(The task)
Return each line in the records below that includes "less".

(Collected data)
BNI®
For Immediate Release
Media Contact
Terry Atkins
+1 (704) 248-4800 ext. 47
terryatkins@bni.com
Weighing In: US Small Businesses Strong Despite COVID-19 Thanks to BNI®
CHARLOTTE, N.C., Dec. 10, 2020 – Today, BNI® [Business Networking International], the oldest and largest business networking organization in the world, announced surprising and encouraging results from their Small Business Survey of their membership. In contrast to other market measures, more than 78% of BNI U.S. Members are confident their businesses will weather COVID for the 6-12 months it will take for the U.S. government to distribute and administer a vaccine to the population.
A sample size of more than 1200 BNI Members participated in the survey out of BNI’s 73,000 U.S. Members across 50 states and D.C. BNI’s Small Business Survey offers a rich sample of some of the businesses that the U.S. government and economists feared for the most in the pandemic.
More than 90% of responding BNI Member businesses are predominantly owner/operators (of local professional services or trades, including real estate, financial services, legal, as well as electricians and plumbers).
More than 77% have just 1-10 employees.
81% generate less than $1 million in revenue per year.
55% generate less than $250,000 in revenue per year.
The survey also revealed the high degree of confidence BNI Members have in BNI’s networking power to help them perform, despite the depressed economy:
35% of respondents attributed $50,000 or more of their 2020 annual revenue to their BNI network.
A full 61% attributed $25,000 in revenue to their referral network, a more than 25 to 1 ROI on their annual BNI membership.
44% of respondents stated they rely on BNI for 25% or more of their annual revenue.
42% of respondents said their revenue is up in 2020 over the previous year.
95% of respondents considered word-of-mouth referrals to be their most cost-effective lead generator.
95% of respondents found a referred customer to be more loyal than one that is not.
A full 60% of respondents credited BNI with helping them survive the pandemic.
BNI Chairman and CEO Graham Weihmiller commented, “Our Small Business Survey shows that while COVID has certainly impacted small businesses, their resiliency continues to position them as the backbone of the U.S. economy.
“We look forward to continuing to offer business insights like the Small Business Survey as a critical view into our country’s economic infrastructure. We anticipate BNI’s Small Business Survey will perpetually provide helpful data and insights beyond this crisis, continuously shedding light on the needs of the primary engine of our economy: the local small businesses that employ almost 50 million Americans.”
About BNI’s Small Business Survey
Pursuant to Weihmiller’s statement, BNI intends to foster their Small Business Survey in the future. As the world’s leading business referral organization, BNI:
* * *
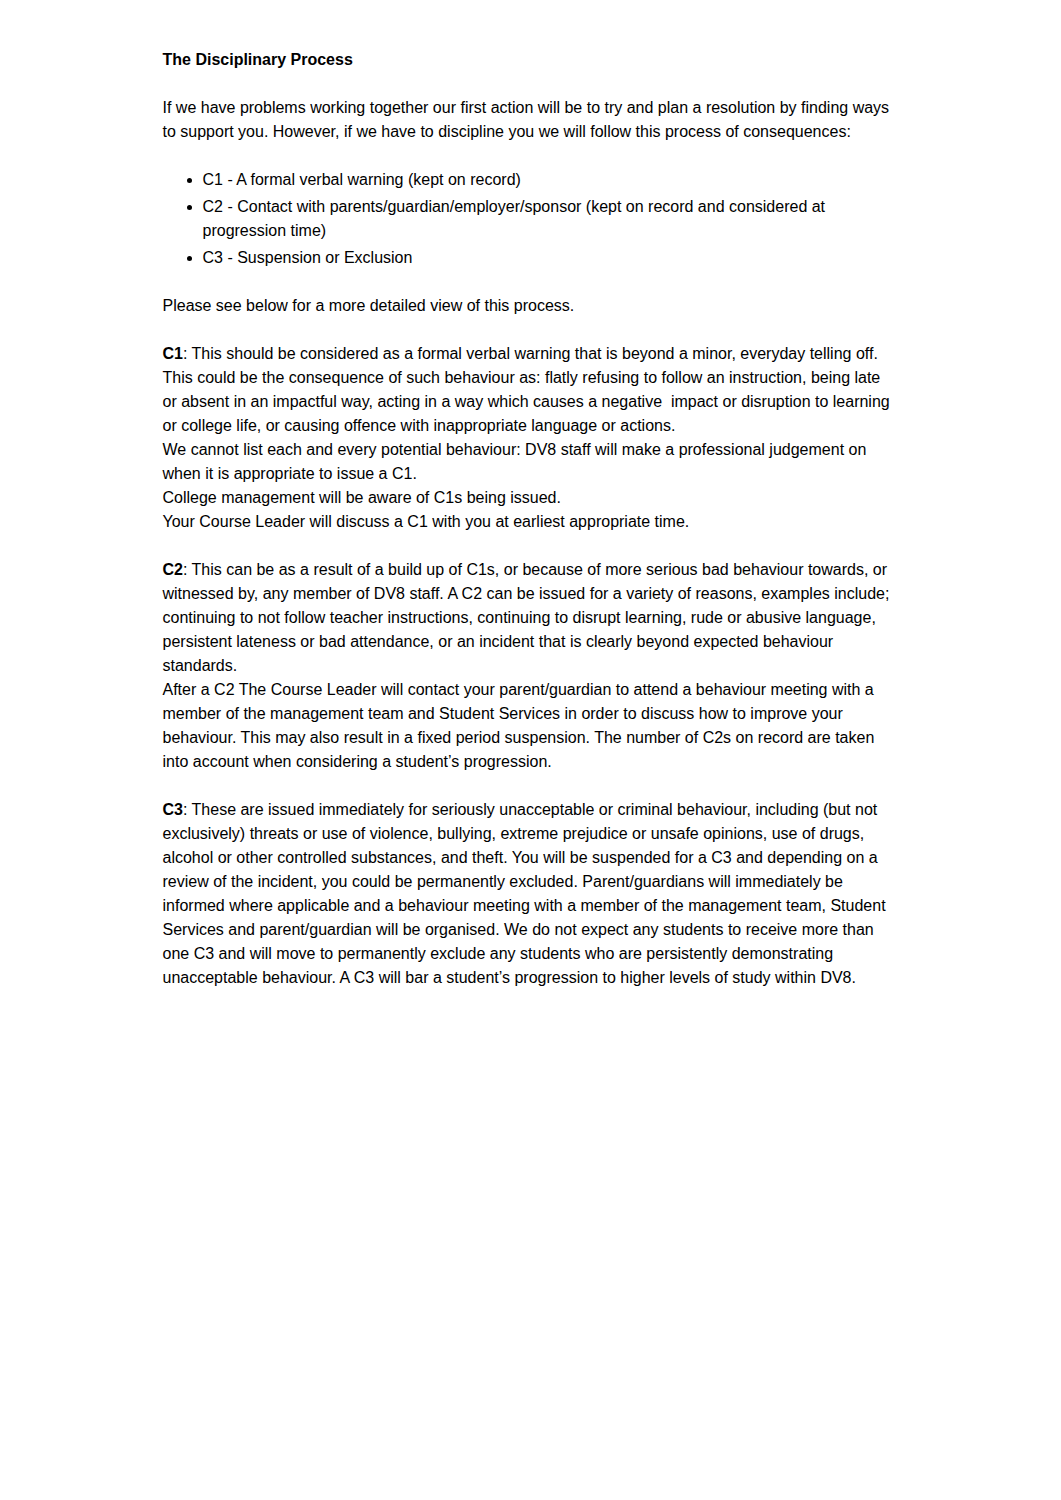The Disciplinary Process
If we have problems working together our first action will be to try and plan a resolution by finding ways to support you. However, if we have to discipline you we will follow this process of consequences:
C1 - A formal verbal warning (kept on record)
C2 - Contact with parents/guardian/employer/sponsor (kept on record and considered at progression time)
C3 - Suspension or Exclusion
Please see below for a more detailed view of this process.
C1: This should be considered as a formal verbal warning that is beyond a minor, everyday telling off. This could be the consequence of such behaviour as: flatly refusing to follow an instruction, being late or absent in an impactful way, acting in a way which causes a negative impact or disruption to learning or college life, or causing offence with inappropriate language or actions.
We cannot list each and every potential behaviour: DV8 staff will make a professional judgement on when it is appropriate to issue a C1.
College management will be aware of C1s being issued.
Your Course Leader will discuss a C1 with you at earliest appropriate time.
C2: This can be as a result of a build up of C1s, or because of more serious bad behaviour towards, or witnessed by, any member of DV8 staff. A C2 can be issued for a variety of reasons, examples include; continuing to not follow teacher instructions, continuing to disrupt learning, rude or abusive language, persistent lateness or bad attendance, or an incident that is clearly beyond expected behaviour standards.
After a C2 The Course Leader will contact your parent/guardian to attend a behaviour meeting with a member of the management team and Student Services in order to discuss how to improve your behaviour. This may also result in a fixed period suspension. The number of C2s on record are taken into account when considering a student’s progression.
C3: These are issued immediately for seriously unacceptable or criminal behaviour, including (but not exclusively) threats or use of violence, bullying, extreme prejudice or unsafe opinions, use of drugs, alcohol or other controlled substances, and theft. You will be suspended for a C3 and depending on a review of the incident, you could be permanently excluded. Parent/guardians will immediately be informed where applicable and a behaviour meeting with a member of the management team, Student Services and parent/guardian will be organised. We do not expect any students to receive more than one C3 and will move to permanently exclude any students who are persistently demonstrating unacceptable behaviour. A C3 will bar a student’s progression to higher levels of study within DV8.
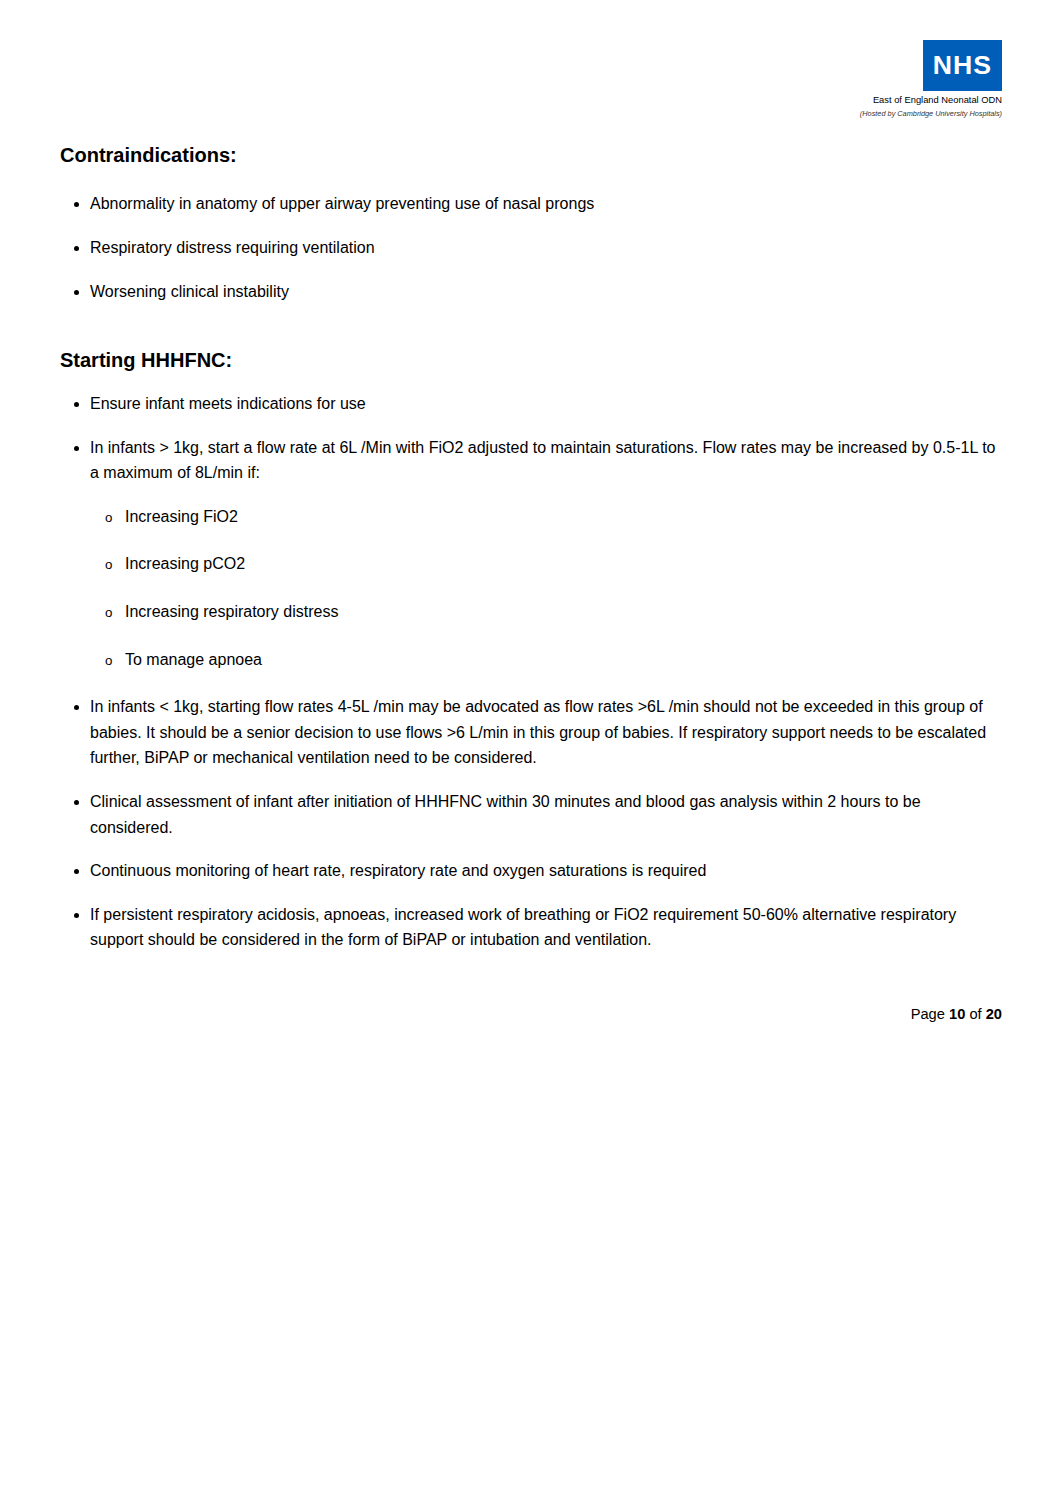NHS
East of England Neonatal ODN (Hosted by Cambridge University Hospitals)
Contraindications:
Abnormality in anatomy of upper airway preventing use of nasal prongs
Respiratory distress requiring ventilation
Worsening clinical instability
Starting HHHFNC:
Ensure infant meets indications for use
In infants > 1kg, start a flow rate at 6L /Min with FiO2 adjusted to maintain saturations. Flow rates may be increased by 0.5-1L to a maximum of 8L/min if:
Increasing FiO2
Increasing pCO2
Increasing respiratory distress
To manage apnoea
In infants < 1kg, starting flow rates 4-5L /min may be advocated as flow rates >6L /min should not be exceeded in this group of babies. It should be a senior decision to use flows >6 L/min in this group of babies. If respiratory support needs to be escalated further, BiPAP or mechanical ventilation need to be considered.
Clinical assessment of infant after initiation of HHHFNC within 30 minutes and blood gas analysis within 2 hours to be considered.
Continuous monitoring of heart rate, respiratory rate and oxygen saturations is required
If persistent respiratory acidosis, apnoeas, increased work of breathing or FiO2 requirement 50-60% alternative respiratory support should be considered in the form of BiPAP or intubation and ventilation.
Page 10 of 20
...
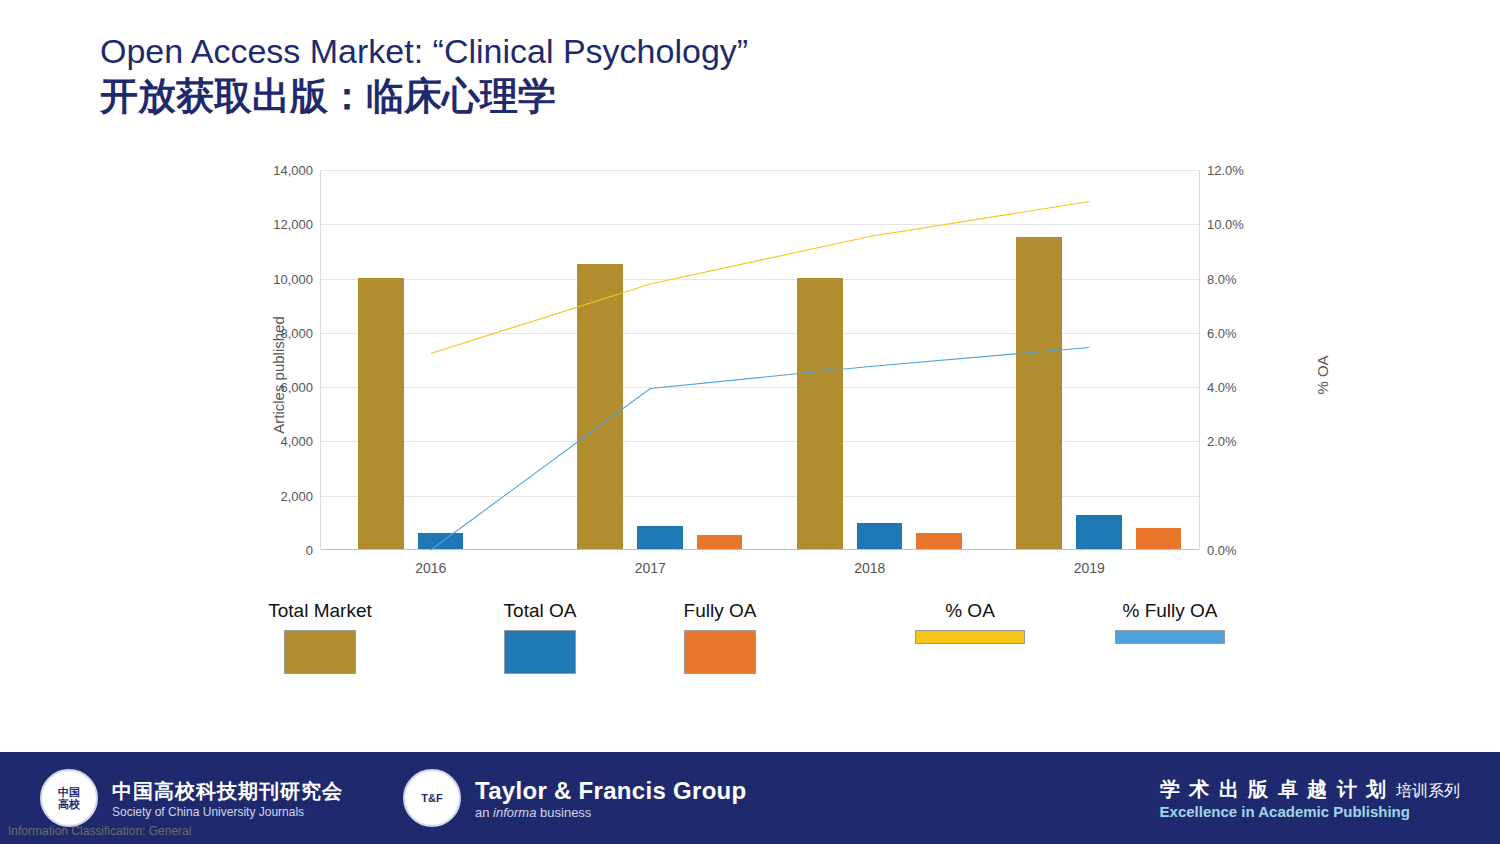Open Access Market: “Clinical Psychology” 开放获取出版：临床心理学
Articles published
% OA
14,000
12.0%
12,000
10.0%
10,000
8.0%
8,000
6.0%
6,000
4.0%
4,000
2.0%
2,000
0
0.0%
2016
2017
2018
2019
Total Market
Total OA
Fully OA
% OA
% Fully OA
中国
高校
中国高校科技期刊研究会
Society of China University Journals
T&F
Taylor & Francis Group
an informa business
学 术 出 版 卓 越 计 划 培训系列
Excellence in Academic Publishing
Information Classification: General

(Written response)
81% generate less than $1 million in revenue per year.
55% generate less than $250,000 in revenue per year.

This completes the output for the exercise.